In December, Apple said it had 11 weeks worth of inventory sitting on dealers' shelves and would look to rebates and other promotions to clear the stock.
In the conference call, Anderson said the company has reduced its inventory glut by 300,000 computers, ahead of its target of paring 250,000 machines.
"As a result, we exited the quarter with a near-normal level of channel inventory, which?is down from a level of 11 weeks?at the beginning of the quarter," Anderson said.
David Bailey, an analyst at Gerard Klauer Mattison, said Apple is in a better position in the January-to-March quarter having cut its inventory.
"That was a very strong effort on their part to reduce inventory so dramatically," Bailey said. "The inventory was kind of the bright spot of the quarter. Everything else came in at the low end of expectations."
Apple reduced its inventory by shipping fewer computers. It shipped 659,000 computers during the quarter, a 52 percent drop from year-ago levels. That includes 308,000 iMacs, a 56 percent drop from the same period last year; 100,000 iBooks, a 72 percent drop; 173,000 Power Macs, a 51 percent drop; and 49,000 PowerBooks, a 42 percent decline.
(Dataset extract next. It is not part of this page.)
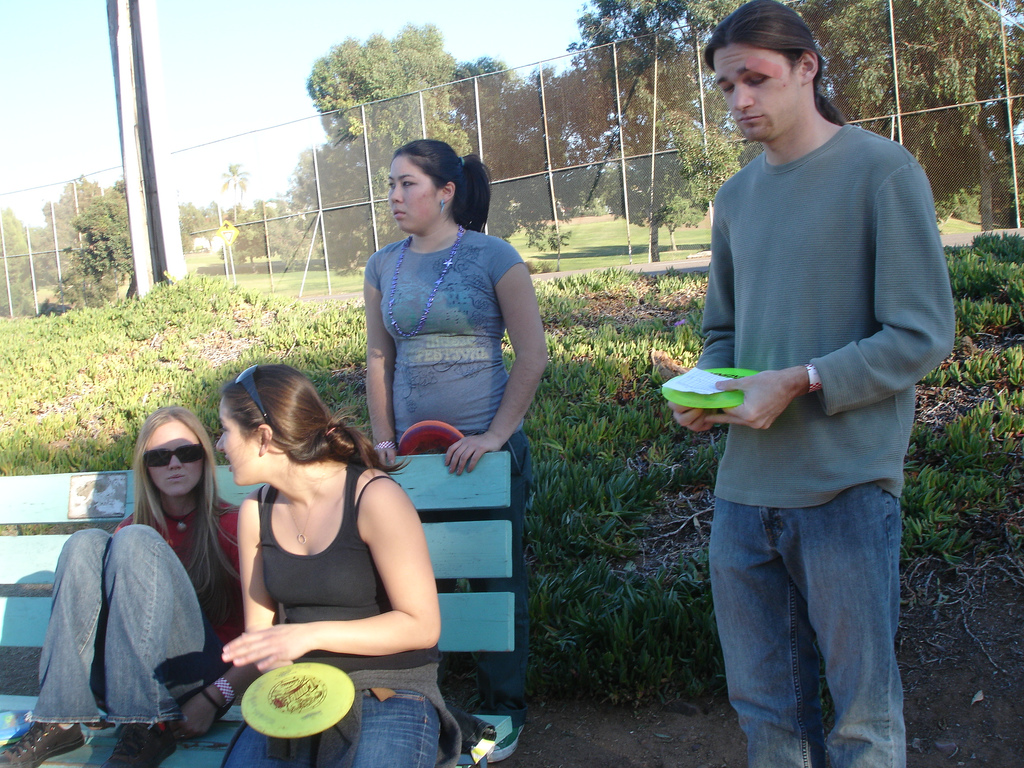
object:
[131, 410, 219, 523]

The company also shipped 29,000 Power Mac G4 Cubes, a product that was not part of its lineup until July. The Cube is the product with the most remaining inventory, Anderson said.
Sales of Macs to consumers were actually considerably higher than the 659,000 figure because retailers and distributors pared down their own inventory. Apple said its $1 billion in revenue actually represented $1.6 billion in demand from customers.
In addition, Anderson said Apple saw somewhat lower component costs during the quarter, particularly memory and LCD screens. Anderson said Apple expects parts costs to continue to decline in the current quarter but declined to say whether that might translate into lower prices.
Continuing its recent string of rebates, Apple this week launched a $200 instant rebate on its two upper-end iMac machines in what could be a sign that new iMacs with rewritable CD drives will be coming soon.
Ahead of the earnings report, Apple closed down 31 cents, or 1.8 percent, at $16.81. The shares have been pummeled since Apple first warned of slowing sales in September.